- _Document_:
────
My suggestion would be to use a more complete set of coordinates for clustering (which can also include your progress coordinates).  The reason is that, although we all try to build the most intuitive progress coordinates, there is no guarantee that that those coordinates are ideal for separating kinetically distinct regions of configuration space.  And what are the chances to perform that task well with only two coordinates?

More generally, the haMSM will provide the true rate only if trajectories are steady-state distributed within clusters (bins/states).  Because typical WE simulations do not reach steady state (a flux vs time graph should tell you), there is benefit to using smaller clusters based on transient data.  See https://pubs.acs.org/doi/10.1021/acs.jctc.0c00273

You can also restart from a calculated haMSM steady state estimate.  See https://pubs.acs.org/doi/10.1021/acs.jctc.1c01154

As always, I would suggest using multiple runs to check the reliability of any calculations you do.  

I would be more than happy to discuss this and review your findings in a data club.
────
- _Data supplied_:

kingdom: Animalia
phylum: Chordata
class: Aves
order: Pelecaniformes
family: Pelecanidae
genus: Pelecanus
────
- _Jobs_:
1/ In the reply about haMSM clustering, under what condition will the haMSM give the true rate?
2/ Pick up the reply about haMSM clustering after its last sentence and keep writing.

- _Written responses_:
1/ Only if trajectories are steady-state distributed within the clusters (bins/states).

2/
--Dan

From: westpa...@googlegroups.com <westpa...@googlegroups.com> on behalf of Hayden Scheiber <hayden...@gmail.com>
Sent: Tuesday, November 7, 2023 3:48 PM
To: westpa-users <westpa...@googlegroups.com>
Subject: [EXTERNAL] [westpa-users] haMSMs with progress coordinates?
 
--
You received this message because you are subscribed to the Google Groups "westpa-users" group.
To unsubscribe from this group and stop receiving emails from it, send an email to westpa-users...@googlegroups.com.
To view this discussion on the web visit https://groups.google.com/d/msgid/westpa-users/b01c6f80-791c-4a35-b03c-c9fc654ca5b5n%40googlegroups.com.

Hayden Scheiber

unread,
Nov 8, 2023, 8:47:34 PM11/8/23
to westpa-users
Thank you Dan, that clears things up. I also sent you a direct email regarding the data club.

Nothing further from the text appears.